Cleantech girişimciliğinin sürdürülebilir ekonomilere geçişte kilit rol oynadığının belirtildiği GOOINN raporunda, “büyüme ve inovasyonun itici güçleri olan KOBİ’ler, ileri teknolojileri, ürünleri ve hizmetleri geliştirerek bu geçişe öncülük edebilirler” dendi. Ayrıca, Birleşmiş Milletler Sanayi ve Kalkınma Teşkilatı (UNIDO)’nın çevresel zorlukları ele almak için cleantech inovasyonunu ve girişimciliğini teşvik etmek amacıyla kurduğu Küresel Temiz Teknoloji İnovasyon Programı’na (Global Cleantech Innovation Programme, GCIP) KOBİ her alanda destekleyerek daha fazla yatırım yapacağı aktarıldı.
Kadın girişimciler destekleniyor
Aralarında Türkiye’nin de bulunduğu ve toplam bütçesinin 27 milyon doların aştığı UNIDO’nin GCI programı çerçevesinde, iklim değişikliğinin özellikle gelişmekte olan pazarlar ve kalkınmakta olan ekonomilerde kadınları daha fazla etkilediğinin altı çiziliyor. Kadın girişimcilerin yeşil bir geleceği destekleyen işletmeler kurmaları ve ürünler geliştirmelerine yönelik finansal ve ürün geliştirme odağında desteklerin artırılacağı belirtiliyor.

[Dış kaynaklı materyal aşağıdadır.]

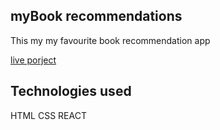 ## myBook recommendations

This my my favourite book recommendation app

[live porject](https://518fu.csb.app/)

## Technologies used
 HTML
 CSS
 REACT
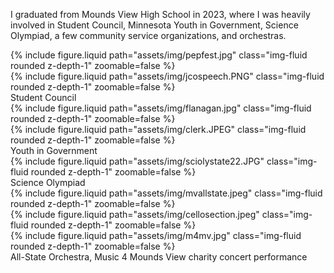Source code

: I graduated from Mounds View High School in 2023, where I was heavily involved in Student Council, Minnesota Youth in Government, Science Olympiad, a few community service organizations, and orchestras. 

<div class="row mt-3">
    <div class="col-sm mt-3 mt-md-0">
        {% include figure.liquid path="assets/img/pepfest.jpg" class="img-fluid rounded z-depth-1" zoomable=false %}
    </div>
    <div class="col-sm mt-3 mt-md-0">
        {% include figure.liquid path="assets/img/jcospeech.PNG" class="img-fluid rounded z-depth-1" zoomable=false %}
    </div>
</div>
<div class="caption">
    Student Council
</div>
<div class="row mt-3">
    <div class="col-sm mt-3 mt-md-0">
        {% include figure.liquid path="assets/img/flanagan.jpg" class="img-fluid rounded z-depth-1" zoomable=false %}
    </div>
    <div class="col-sm mt-3 mt-md-0">
        {% include figure.liquid path="assets/img/clerk.JPEG" class="img-fluid rounded z-depth-1" zoomable=false %}
    </div>
</div>
<div class="caption">
    Youth in Government
</div>
<div class="row mt-3">
    <div class="col-sm mt-3 mt-md-0">
        {% include figure.liquid path="assets/img/sciolystate22.JPG" class="img-fluid rounded z-depth-1" zoomable=false %}
    </div>
</div>
<div class="caption">
    Science Olympiad 
</div>
<div class="row mt-3">
    <div class="col-sm mt-3 mt-md-0">
        {% include figure.liquid path="assets/img/mvallstate.jpeg" class="img-fluid rounded z-depth-1" zoomable=false %}
    </div>
    <div class="col-sm mt-3 mt-md-0">
        {% include figure.liquid path="assets/img/cellosection.jpeg" class="img-fluid rounded z-depth-1" zoomable=false %}
    </div>
    <div class="col-sm mt-3 mt-md-0">
        {% include figure.liquid path="assets/img/m4mv.jpg" class="img-fluid rounded z-depth-1" zoomable=false %}
    </div>
</div>
<div class="caption">
    All-State Orchestra, Music 4 Mounds View charity concert performance
</div>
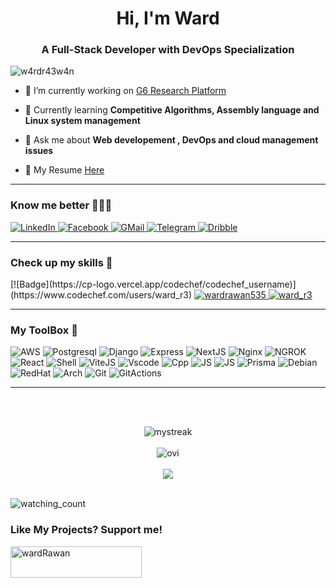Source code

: <h1 align="center" color="#000000">Hi, I'm Ward</h1>
<h3 align="center">A Full-Stack Developer with DevOps Specialization</h3>

<p align="left"> <img src="https://komarev.com/ghpvc/?username=w4rdr43w4n&label=Profile%20views&color=ff8234&style=flat" alt="w4rdr43w4n" /> </p>

- 🔭 I’m currently working on [G6 Research Platform](https://github.com/w4rdr43w4n/G6Latest)

- 🌱 Currently learning **Competitive Algorithms, Assembly language and Linux system management**

- 💬 Ask me about **Web developement , DevOps and cloud management issues**

- 📄 My Resume [Here](https://drive.google.com/file/d/1HjNSyAanv3l5reKfXd1IBjPQgQ9V3kAl/view?usp=drive_link)

<hr/>
<h3 align="left">Know me better 🧑🏻‍💻</h3>
<p align="left">
  <!-- LinkedIn -->
  <a href="https://www.linkedin.com/in/ward-raawan-857260314" target="_blank">
    <img src="https://img.shields.io/badge/LinkedIn-0077B5?style=flat-square&logo=linkedin&logoColor=white" alt="LinkedIn">
  </a>
  <!-- Facebook -->
  <a href="https://www.facebook.com/profile.php?id=100079735433794&mibextid=ZbWKwL" target="_blank">
    <img src="https://img.shields.io/badge/Facebook-%231877F2.svg?&style=flat-square&logo=facebook&logoColor=white" alt="Facebook">
  </a>
  <!-- GMail -->
  <a href="https://www.facebook.com/profile.php?id=100079735433794&mibextid=ZbWKwL" target="_blank">
    <img src="https://img.shields.io/badge/Gmail-D14836?style=flat-square&logo=gmail&logoColor=white" alt="GMail">
  </a>
  <!-- Telegram -->
  <a href="https://www.facebook.com/profile.php?id=100079735433794&mibextid=ZbWKwL" target="_blank">
    <img src="https://img.shields.io/badge/Telegram-2CA5E0?style=flat-square&logo=telegram&logoColor=whitee" alt="Telegram">
  </a>
  <!-- Dribble -->
  <a href="https://dribbble.com/ward_r3" target="_blank">
    <img src="https://img.shields.io/badge/Dribbble-EA4C89?style=flat-square&logo=dribbble&logoColor=white" alt="Dribble" />
  </a>
<hr/>
<h3 align="left">Check up my skills 💪</h3>
  <!-- CodeChef -->
 [![Badge](https://cp-logo.vercel.app/codechef/codechef_username)](https://www.codechef.com/users/ward_r3)
  <!-- Hackerrrank -->
  <a href="https://www.hackerrank.com/profile/wardrawan535" target="_blank">
    <img  src="https://img.shields.io/badge/-Hackerrank-2EC866?style=for-the-badge&logo=HackerRank&logoColor=white" alt="wardrawan535"  />
  </a>
  <!-- CodeForces -->
 
  <!-- LeetCode -->
  <a href="https://www.leetcode.com/ward_r3" target="blank">
    <img  src="https://img.shields.io/badge/-LeetCode-FFA116?style=for-the-badge&logo=LeetCode&logoColor=black" alt="ward_r3"  />
  </a>
</p>
<hr/>
<h3 align="left">My ToolBox 🧰</h3>

<p align="left">
<!-- AWS -->
  <img alt="AWS" src="https://img.shields.io/badge/Amazon_AWS-FF9900F?style=for-the-badge&logo=amazonaws&logoColor=white">
<!-- Postrgresql -->
  <img alt="Postgresql" src="https://img.shields.io/badge/PostgreSQL-316192?style=for-the-badge&logo=postgresql&logoColor=white">
<!-- Django -->
  <img alt="Django" src="https://img.shields.io/badge/Django-092E20?style=for-the-badge&logo=django&logoColor=green">
<!-- Express -->
  <img alt="Express" src="https://img.shields.io/badge/Express%20js-000000?style=for-the-badge&logo=express&logoColor=white">
<!-- NextJS -->
  <img alt="NextJS" src="https://img.shields.io/badge/next%20js-000000?style=for-the-badge&logo=nextdotjs&logoColor=white">
<!-- NGINX -->
  <img alt="Nginx" src="https://img.shields.io/badge/Nginx-009639?style=for-the-badge&logo=nginx&logoColor=white">
<!-- NGROK -->
  <img alt="NGROK" src="https://img.shields.io/badge/ngrok-140648?style=for-the-badge&logo=Ngrok&logoColor=white">
<!-- React -->
  <img alt="React" src="https://img.shields.io/badge/React-20232A?style=for-the-badge&logo=react&logoColor=61DAFB">
<!-- Shell -->
  <img alt="Shell" src="https://img.shields.io/badge/Shell_Script-121011?style=for-the-badge&logo=gnu-bash&logoColor=white">
<!-- ViteJS -->
  <img alt="ViteJS" src="https://img.shields.io/badge/Vite-B73BFE?style=for-the-badge&logo=vite&logoColor=FFD62E">
<!-- VSCODE -->
  <img alt="Vscode" src="https://img.shields.io/badge/VSCode-0078D4?style=for-the-badge&logo=visual%20studio%20code&logoColor=white">
<!-- C++ -->
  <img alt="Cpp" src="https://img.shields.io/badge/C%2B%2B-00599C?style=for-the-badge&logo=c%2B%2B&logoColor=white">
<!-- TS -->
  <img alt="JS" src="https://img.shields.io/badge/TypeScript-007ACC?style=for-the-badge&logo=typescript&logoColor=white"> 
<!-- Python -->
  <img alt="JS" src="https://img.shields.io/badge/Python-FFD43B?style=for-the-badge&logo=python&logoColor=blue"> 
<!-- Prisma -->
  <img alt="Prisma" src="https://img.shields.io/badge/Prisma-3982CE?style=for-the-badge&logo=Prisma&logoColor=white"> 
<!-- Debian -->
  <img alt="Debian" src="https://img.shields.io/badge/Debian-A81D33?style=for-the-badge&logo=debian&logoColor=white"> 
<!-- RedHat -->
  <img alt="RedHat" src="https://img.shields.io/badge/Red%20Hat-EE0000?style=for-the-badge&logo=redhat&logoColor=white"> 
<!-- Arch -->
  <img alt="Arch" src="https://img.shields.io/badge/Arch_Linux-1793D1?style=for-the-badge&logo=arch-linux&logoColor=white"> 
<!-- Git -->
  <img alt="Git" src="https://img.shields.io/badge/GIT-E44C30?style=for-the-badge&logo=git&logoColor=white"> 
<!-- Github Actions -->
  <img alt="GitActions" src="https://img.shields.io/badge/Github%20Actions-282a2e?style=for-the-badge&logo=githubactions&logoColor=367cfe"> 

</p>
<hr/>
<br><br>
<p align="center">
<img src="https://github-readme-streak-stats.herokuapp.com/?user=w4rdr43w4n&theme=tokyonight" alt="mystreak"/>
  <br><br>
<img src="https://github-readme-stats.vercel.app/api/top-langs?username=w4rdr43w4n&show_icons=true&locale=en&layout=compact&theme=tokyonight" alt="ovi" />
  <br><br>
<img src="https://github-profile-trophy.vercel.app/?username=w4rdr43w4n&theme=tokyonight&no-bg=true" />
  <br><br>
</p>

<img src="https://widgetbite.com/stats/w4rdr43w4n" alt="watching_count" />
<h3 align="left">Like My Projects? Support me!</h3>
<p><a href="https://www.buymeacoffee.com/wardRawan"> <img align="left" src="https://cdn.buymeacoffee.com/buttons/v2/default-yellow.png" height="50" width="210" alt="wardRawan" /></a></p>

GOOINN İnovasyon’un raporuna göre, geleceğin Cleantech trendleri şu şekilde; Enerji Depolama, Karbon Yakalama ve Depolama, Endüstriyel Karbonsuzlaşma, Yeşil Hidrojen, Temiz Amonyak, Ağ Operatörleri Gündeminde Dayanıklılık, Elektrikli Araçlar, Güneş Fotovoltaik Teknolojisi, Düşük Karbonlu İnşaat, Güvenli ve Sürdürülebilir Atık Yönetimi, Yeşil Malzemeler, Enerji Tüketiminin Yönetimi ve Optimizasyonu.

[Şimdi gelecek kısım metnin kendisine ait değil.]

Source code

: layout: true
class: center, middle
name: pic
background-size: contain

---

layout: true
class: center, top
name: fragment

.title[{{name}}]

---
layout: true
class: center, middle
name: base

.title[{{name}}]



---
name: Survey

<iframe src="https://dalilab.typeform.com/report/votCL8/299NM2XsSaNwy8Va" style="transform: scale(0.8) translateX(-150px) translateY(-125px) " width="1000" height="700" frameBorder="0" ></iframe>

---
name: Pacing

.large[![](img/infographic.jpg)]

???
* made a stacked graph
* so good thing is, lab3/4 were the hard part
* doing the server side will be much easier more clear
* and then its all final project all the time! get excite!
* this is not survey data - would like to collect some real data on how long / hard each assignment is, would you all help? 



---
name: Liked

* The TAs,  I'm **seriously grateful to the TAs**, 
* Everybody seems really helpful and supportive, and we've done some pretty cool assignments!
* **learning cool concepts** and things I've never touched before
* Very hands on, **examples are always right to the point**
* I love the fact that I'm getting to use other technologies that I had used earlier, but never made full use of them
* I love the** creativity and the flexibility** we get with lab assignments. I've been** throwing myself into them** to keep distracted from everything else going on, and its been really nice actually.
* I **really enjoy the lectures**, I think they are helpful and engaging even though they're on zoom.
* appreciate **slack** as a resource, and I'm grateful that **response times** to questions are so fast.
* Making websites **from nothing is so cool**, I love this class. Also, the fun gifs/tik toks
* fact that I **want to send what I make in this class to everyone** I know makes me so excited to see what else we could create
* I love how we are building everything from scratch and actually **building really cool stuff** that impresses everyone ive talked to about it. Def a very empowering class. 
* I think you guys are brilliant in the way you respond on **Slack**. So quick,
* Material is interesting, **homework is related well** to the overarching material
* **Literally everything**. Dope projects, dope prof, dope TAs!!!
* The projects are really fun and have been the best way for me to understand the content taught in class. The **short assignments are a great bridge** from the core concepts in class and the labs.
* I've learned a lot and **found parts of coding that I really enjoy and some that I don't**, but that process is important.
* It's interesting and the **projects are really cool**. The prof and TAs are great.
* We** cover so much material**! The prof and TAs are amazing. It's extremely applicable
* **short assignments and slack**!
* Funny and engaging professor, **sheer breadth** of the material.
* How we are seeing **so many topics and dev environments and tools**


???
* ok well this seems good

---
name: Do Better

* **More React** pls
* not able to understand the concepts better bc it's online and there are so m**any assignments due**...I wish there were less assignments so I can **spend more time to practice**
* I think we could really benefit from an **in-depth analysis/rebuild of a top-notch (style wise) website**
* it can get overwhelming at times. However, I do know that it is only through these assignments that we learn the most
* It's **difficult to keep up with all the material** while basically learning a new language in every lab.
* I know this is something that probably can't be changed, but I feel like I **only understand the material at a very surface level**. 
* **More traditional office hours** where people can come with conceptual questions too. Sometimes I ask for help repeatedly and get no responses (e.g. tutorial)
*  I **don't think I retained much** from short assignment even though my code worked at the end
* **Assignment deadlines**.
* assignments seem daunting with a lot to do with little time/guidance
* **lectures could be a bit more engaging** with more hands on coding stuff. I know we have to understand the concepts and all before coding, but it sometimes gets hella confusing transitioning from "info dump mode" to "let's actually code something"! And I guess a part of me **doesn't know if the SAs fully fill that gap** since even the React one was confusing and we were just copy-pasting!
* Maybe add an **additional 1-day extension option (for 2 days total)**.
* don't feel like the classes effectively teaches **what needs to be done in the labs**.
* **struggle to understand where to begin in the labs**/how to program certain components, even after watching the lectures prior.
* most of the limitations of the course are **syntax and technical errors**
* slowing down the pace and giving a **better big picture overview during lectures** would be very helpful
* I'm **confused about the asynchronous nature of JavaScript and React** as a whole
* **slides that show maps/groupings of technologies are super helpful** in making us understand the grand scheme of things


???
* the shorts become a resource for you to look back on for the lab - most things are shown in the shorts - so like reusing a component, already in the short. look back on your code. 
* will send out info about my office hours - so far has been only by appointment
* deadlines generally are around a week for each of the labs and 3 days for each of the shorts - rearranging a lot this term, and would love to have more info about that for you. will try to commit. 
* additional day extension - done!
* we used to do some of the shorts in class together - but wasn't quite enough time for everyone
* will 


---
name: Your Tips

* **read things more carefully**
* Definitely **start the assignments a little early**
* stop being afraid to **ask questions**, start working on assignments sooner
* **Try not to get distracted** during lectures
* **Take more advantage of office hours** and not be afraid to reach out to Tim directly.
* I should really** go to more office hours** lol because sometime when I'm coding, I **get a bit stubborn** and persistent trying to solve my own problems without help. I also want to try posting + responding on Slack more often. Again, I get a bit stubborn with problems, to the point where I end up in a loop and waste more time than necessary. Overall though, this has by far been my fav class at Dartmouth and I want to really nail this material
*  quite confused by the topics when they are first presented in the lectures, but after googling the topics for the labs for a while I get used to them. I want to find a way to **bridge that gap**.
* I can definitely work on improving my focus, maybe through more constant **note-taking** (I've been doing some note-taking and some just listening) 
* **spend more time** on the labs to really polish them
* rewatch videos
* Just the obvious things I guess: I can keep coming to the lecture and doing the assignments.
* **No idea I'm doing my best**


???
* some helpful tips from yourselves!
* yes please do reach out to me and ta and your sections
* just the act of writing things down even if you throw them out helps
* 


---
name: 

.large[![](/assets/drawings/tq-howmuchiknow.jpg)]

Yenilenebilir enerji ve batarya depolama projeleri, fiyat dalgalanmalarına ve düzenleyici belirsizliğe karşı düzenli, uzun vadeli gelir akışları sağlamakta. Ayrıca temiz enerji talebi sadece 2023’te değil, gelecek yıllarda da büyümeye devam edecek. Bu nedenle GOOINN raporuna göre, yatırımcıların cleantech alanına daha fazla akın edeceği öngörülmekte.

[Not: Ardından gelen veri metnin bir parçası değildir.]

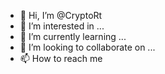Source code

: - 👋 Hi, I’m @CryptoRt
- 👀 I’m interested in ...
- 🌱 I’m currently learning ...
- 💞️ I’m looking to collaborate on ...
- 📫 How to reach me 
<!---
CryptoRt/CryptoRt is a ✨ special ✨ repository because its `README.md` (this file) appears on your GitHub profile.
You can click the Preview link to take a look at your changes.
--->
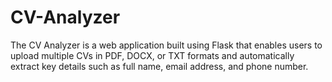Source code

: # CV-Analyzer
The CV Analyzer is a web application built using Flask that enables users to upload multiple CVs in PDF, DOCX, or TXT formats and automatically extract key details such as full name, email address, and phone number. 
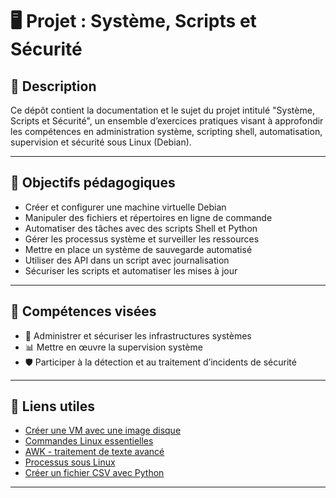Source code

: # 🖥️ Projet : Système, Scripts et Sécurité

## 📘 Description

Ce dépôt contient la documentation et le sujet du projet intitulé "Système, Scripts et Sécurité", un ensemble d’exercices pratiques visant à approfondir les compétences en administration système, scripting shell, automatisation, supervision et sécurité sous Linux (Debian).

---

## 🎯 Objectifs pédagogiques

- Créer et configurer une machine virtuelle Debian
- Manipuler des fichiers et répertoires en ligne de commande
- Automatiser des tâches avec des scripts Shell et Python
- Gérer les processus système et surveiller les ressources
- Mettre en place un système de sauvegarde automatisé
- Utiliser des API dans un script avec journalisation
- Sécuriser les scripts et automatiser les mises à jour

---

## 🧠 Compétences visées

- 🔧 Administrer et sécuriser les infrastructures systèmes
- 📊 Mettre en œuvre la supervision système
- 🛡️ Participer à la détection et au traitement d’incidents de sécurité

---

## 🔗 Liens utiles

- [Créer une VM avec une image disque](https://openclassrooms.com/fr/courses/2035806-virtualisez-votre-architecture-et-vos-environnements-de-travail/6313951-creez-une-vm-avec-une-image-disque)
- [Commandes Linux essentielles](https://kinsta.com/fr/blog/commandes-linux/)
- [AWK - traitement de texte avancé](https://connect.ed-diamond.com/GNU-Linux-Magazine/glmf-131/awk-le-langage-script-de-reference-pour-le-traitement-de-fichiers)
- [Processus sous Linux](https://courstechinfo.be/OS/Processus.html#Process)
- [Créer un fichier CSV avec Python](https://www.commentcoder.com/python-fichier-csv/)

---
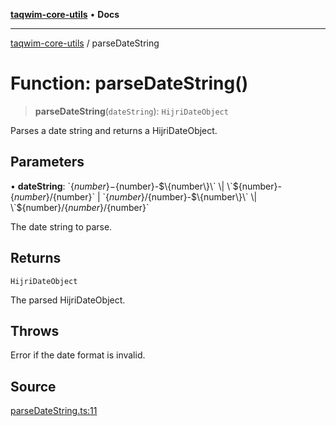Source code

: [**taqwim-core-utils**](../README.md) • **Docs**

---

[taqwim-core-utils](../globals.md) / parseDateString

# Function: parseDateString()

> **parseDateString**(`dateString`): `HijriDateObject`

Parses a date string and returns a HijriDateObject.

## Parameters

• **dateString**: \`$\{number\}-$\{number\}-$\{number\}\` \| \`$\{number\}-$\{number\}/$\{number\}\` \| \`$\{number\}/$\{number\}-$\{number\}\` \| \`$\{number\}/$\{number\}/$\{number\}\`

The date string to parse.

## Returns

`HijriDateObject`

The parsed HijriDateObject.

## Throws

Error if the date format is invalid.

## Source

[parseDateString.ts:11](https://github.com/boussadjra/taqwim/blob/a16e0483140d22a326ae33586f5bfb208d318d3e/packages/core-utils/src/lib/parseDateString.ts#L11)
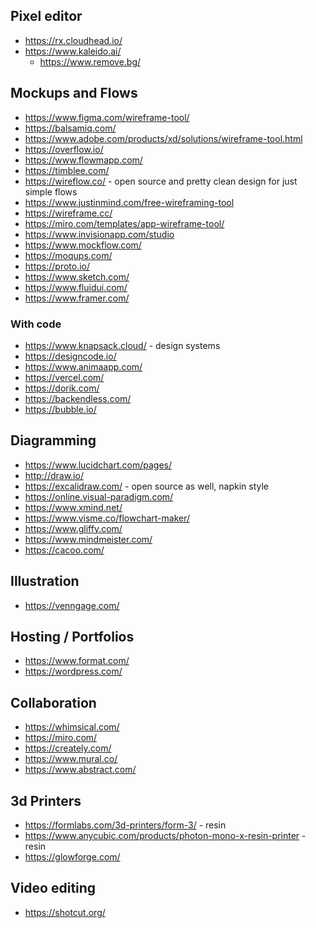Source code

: 
## Pixel editor
* https://rx.cloudhead.io/
* https://www.kaleido.ai/
  * https://www.remove.bg/

## Mockups and Flows
* https://www.figma.com/wireframe-tool/
* https://balsamiq.com/
* https://www.adobe.com/products/xd/solutions/wireframe-tool.html
* https://overflow.io/
* https://www.flowmapp.com/
* https://timblee.com/
* https://wireflow.co/ - open source and pretty clean design for just simple flows
* https://www.justinmind.com/free-wireframing-tool
* https://wireframe.cc/
* https://miro.com/templates/app-wireframe-tool/
* https://www.invisionapp.com/studio
* https://www.mockflow.com/
* https://moqups.com/
* https://proto.io/
* https://www.sketch.com/
* https://www.fluidui.com/
* https://www.framer.com/

### With code
* https://www.knapsack.cloud/ - design systems
* https://designcode.io/
* https://www.animaapp.com/
* https://vercel.com/
* https://dorik.com/
* https://backendless.com/
* https://bubble.io/


## Diagramming
* https://www.lucidchart.com/pages/
* http://draw.io/
* https://excalidraw.com/ - open source as well, napkin style
* https://online.visual-paradigm.com/
* https://www.xmind.net/
* https://www.visme.co/flowchart-maker/
* https://www.gliffy.com/
* https://www.mindmeister.com/
* https://cacoo.com/

## Illustration
* https://venngage.com/

## Hosting / Portfolios
* https://www.format.com/
* https://wordpress.com/

## Collaboration
* https://whimsical.com/
* https://miro.com/
* https://creately.com/
* https://www.mural.co/
* https://www.abstract.com/

## 3d Printers
* https://formlabs.com/3d-printers/form-3/ - resin
* https://www.anycubic.com/products/photon-mono-x-resin-printer - resin
* https://glowforge.com/

## Video editing
* https://shotcut.org/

2023 Cleantech raporu, gelecek dönemde şirketlerin karbonsuzlaştırma çabalarının daha da artmasıyla “Startup-Şirket” iş birliklerinin daha sık görüleceğini öngörüyor. Startup-Şirket iş birlikleri sayesinde şirketler, bu teknolojilere rahatlıkla erişilecek ve uygun maliyetli hale getirerek inovasyonu artırabilecekler. Startuplar, cleantech için deneme alanları ve yeni kullanım senaryoları sunarken, şirketler ise yeni ve gelişmekte olan pazarlara bu startup’lar ile daha rahat girebiliyor.